Now with SIGALRM running freely without being blocked any slow I/O on pipes, sockets and terminals can cause EINTR to happen and strange failures creep into code running since years. Due to the interaction with timing these bugs are really difficult to find. We will have to wrap any of the read, write, readv, writev and so on calls into safe ones that retry on EINTR and change all of the places that need the wrappers. This really sucks.
In the mean time the rework of the admin protocol for all the PC style stuff and the new printer interface types progresses well, the server part is done. Heinrich works on the client side, this takes longer as it is much more work.
I have meanwhile started to put in the AFP 3.0 extensions into our afpsrv, although I do not necessarily expect to be finished in time for the initial MacOS X release.

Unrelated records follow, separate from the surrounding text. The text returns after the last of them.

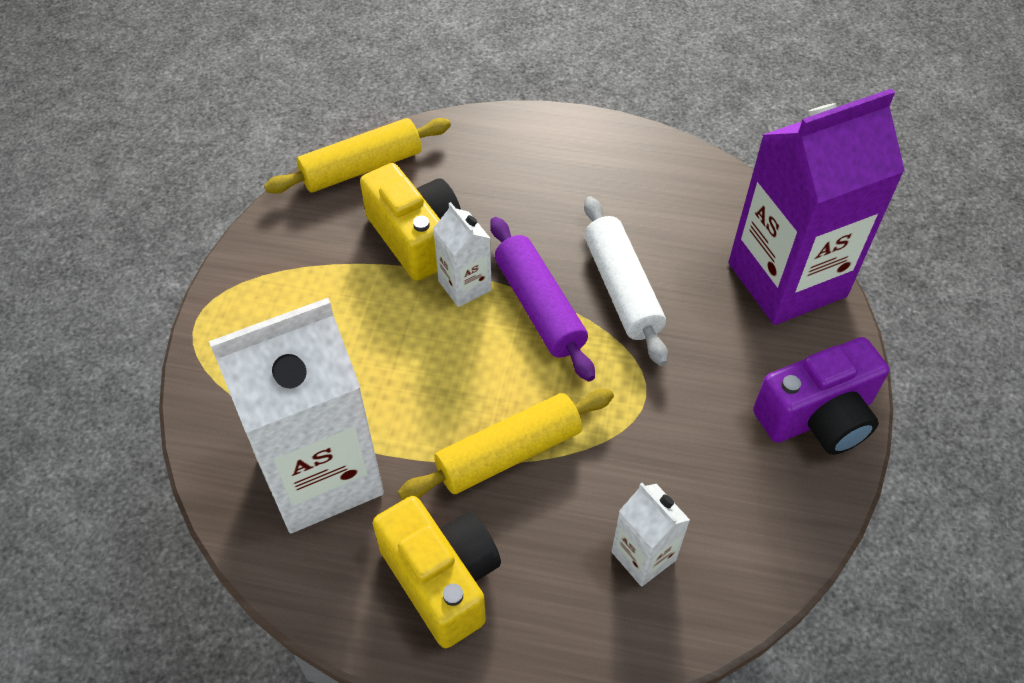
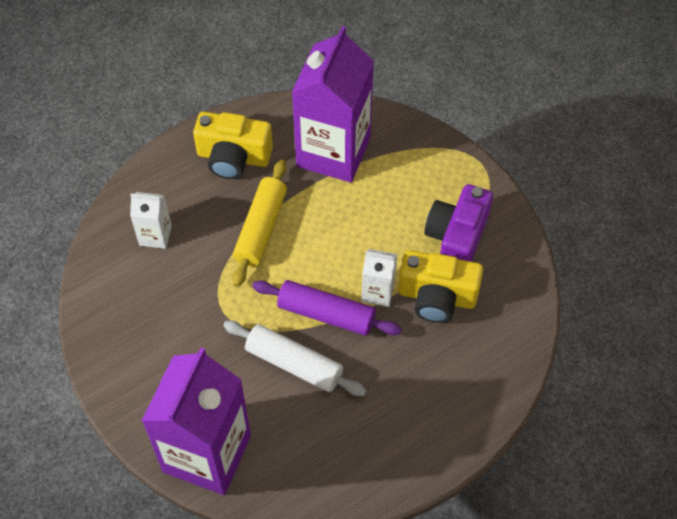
camera: 135 degrees right, 5 degrees up
white carton [209,298,384,533] -> purple carton [292,26,374,183]
yellow rolling pin [264,118,451,194] -> none
purple camera [753,337,889,455] -> purple camera moved to [424,184,493,262]

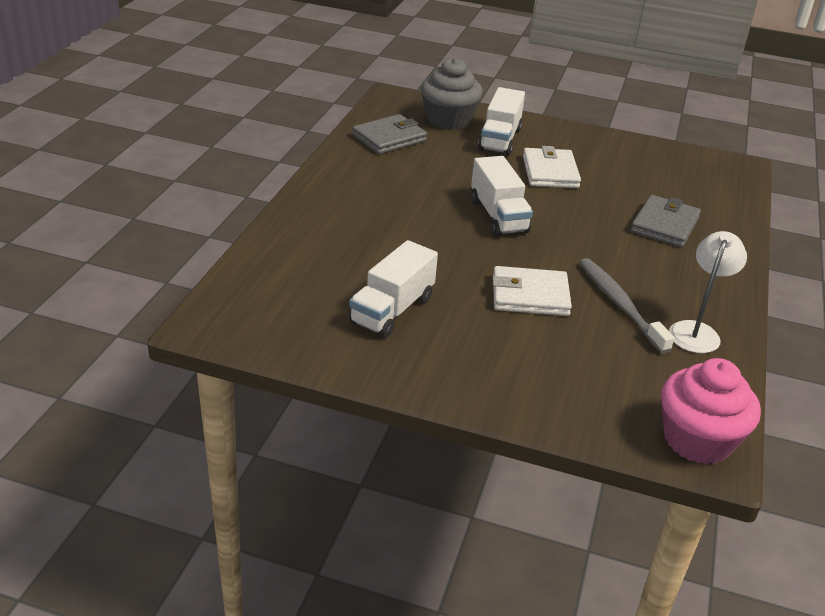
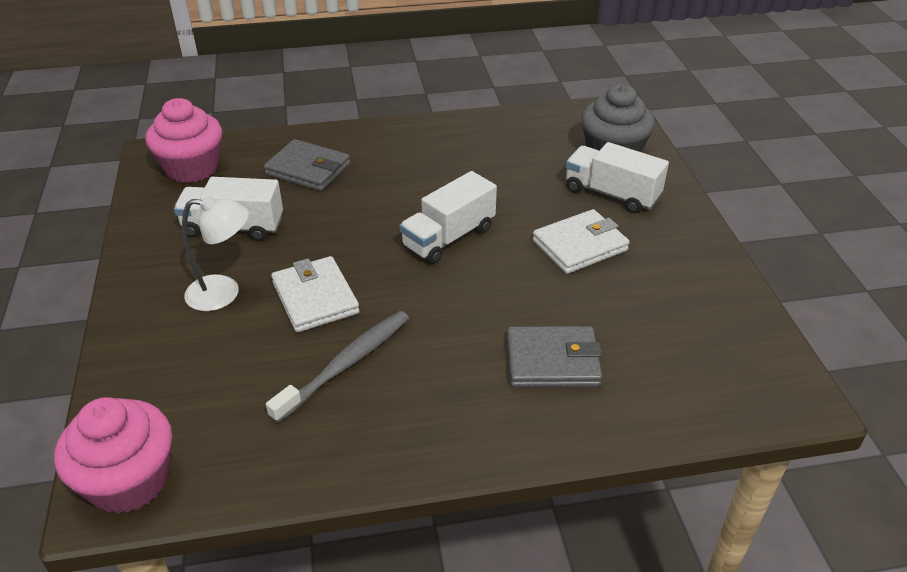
camera: 65 degrees right, 5 degrees up
grey wallet [352,114,427,154] -> grey wallet moved to [264,139,350,191]
white truck [478,87,525,156] -> white truck turned 45 degrees clockwise [566,142,669,213]
white lamp [669,231,747,353] -> white lamp moved to [182,195,249,311]
none -> pink cupcake [146,98,222,183]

The important infrastructure changes are already done, namely the 64 bit file I/O stuff and the new shared arena. Also AFP 3.0 does allow for long UTF8 file names, which we can now do easily as we did extend our desktop database format. I will first implement the 64 bit I/O calls and than the Unix style permissions, leaving the more complicated UTF8 file name stuff for later.
Under more modern Unix variants there is the /proc that allows one to open the running executable more easily, for example /proc/self/exe under Linux or /proc/self/object/a.out under Solaris. A few platforms like Irix or Tru64 make that more difficult as one has to open /proc/<pid> first and then use ioctl(..., PIOCOPENM, 0) to retrieve an open file descriptor for the zero mapping (the main executable).
Still some Unix variants like AIX 4 or MacOS X do not provide any of this so we still have to search along the path, a bit fragile and ugly.
Appearently even more ugly it gets if you want to open a shared library. The current solution compiles in the name of the shared library (ugh) and searches according the OS search rules for shared libraries. As far as I thought about this one could either call dladdr to find the name of the shared library a function is in or use the /proc file system mapping enumeration to do it. I will see which version works best.